We wouldn't need high-tech light containers for drinks if the drinks weren't
being hauled by air and truck several thousand miles before reaching their
consumers... glass (also recyclable, at lower temps) would work fine if
we weren't obsessed with reducing freight weight and packing more cans in
each cu ft of container space, or making the containers proof against the
violent stresses of longhaul transit and repeated middleman handling. But I digress :-)

Back to the implications of the above numbers:
The Hummer driver who thought better of it and decommissioned his Hummer
in favour of a 30 MPG compact, would save more energy than he could ever
achieve in 2 lifetimes of recycling cans, in *just one year* of average
driving mileage (10,000 miles).

Or looked at another way: if a person could, by reason or wheedling
or flattery or shaming or tax disincentives, be persuaded to trade in
their 10 MPG Hummer for a 30 MPG compact -- then the carping critic, nagging
spouse or preachy enviro who persuaded them to take this step would have
achieved 2 lifetimes' worth of can recycling activity in energy savings,
in just the first year of that Hummer's inactivity, and the same savings
for every year thereafter. That seems worth nagging about.

The person who refrains from driving their 30 MPG car for *one year* or
10,000 miles, choosing to walk or bike instead, achieves an energy savings
in just that one year, equivalent to the average can-consumer recycling
every single can they use, faithfully, for 74 years (or an average lifetime).

Likewise the person who persuades, cajoles, bribes, shames, begs or ridicules even one other
person to stop driving their 30 MPG car and ride a bike or walk instead,
has contributed to an energy savings *in the first year* that is equivalent
to a 74-year lifetime of faithful recycling.

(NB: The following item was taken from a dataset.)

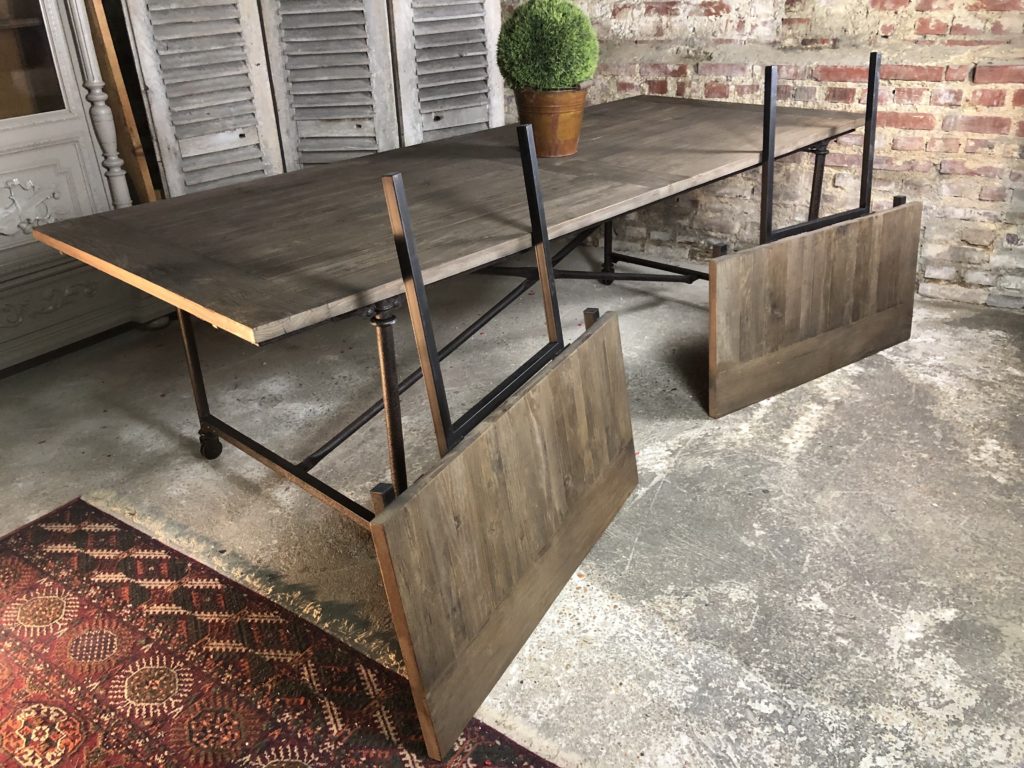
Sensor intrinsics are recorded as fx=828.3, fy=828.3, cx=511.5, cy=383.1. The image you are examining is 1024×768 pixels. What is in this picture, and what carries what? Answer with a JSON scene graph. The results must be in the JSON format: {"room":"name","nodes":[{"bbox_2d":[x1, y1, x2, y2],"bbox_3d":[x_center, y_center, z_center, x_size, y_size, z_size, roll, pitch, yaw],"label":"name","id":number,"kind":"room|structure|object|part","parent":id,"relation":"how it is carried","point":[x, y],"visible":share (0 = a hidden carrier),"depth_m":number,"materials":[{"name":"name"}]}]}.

The lesson I draw from this is that it is very much worth our while to
make every kind of outreach and effort to "uncool" gas guzzling SUVs and
encourage at least a return to moderate gas frugality, and at best, an
increased popularity of carfreedom. Each year of the difference between
Hummer and subcompact or moped is worth 2 lifetimes of can recycling,
and each year of the difference between subcompact and feet/bike is worth
1 recycling lifetime.

The choice of transport we make -- its energy cost -- seems to outweigh the importance of
our recycling activity by about the ratio of 1 or 2 lifetimes to one year.

BTW, "recycled" Al cans are not made from 100 pct recycled alloy. some
virgin metal is also introduced into the process. the "savings" is a reflection
of the percentage of recycled material and the E-cost of resmelting it as opposed
to the cost of refining virgin ore. but virgin ore is still dug and refined
and smelted in the making of "recycled" cans.
Axiomatically, the savings accrued not *not making 1 can* will always be far
larger than the savings accrued by making 1 can partly out of recycled metal.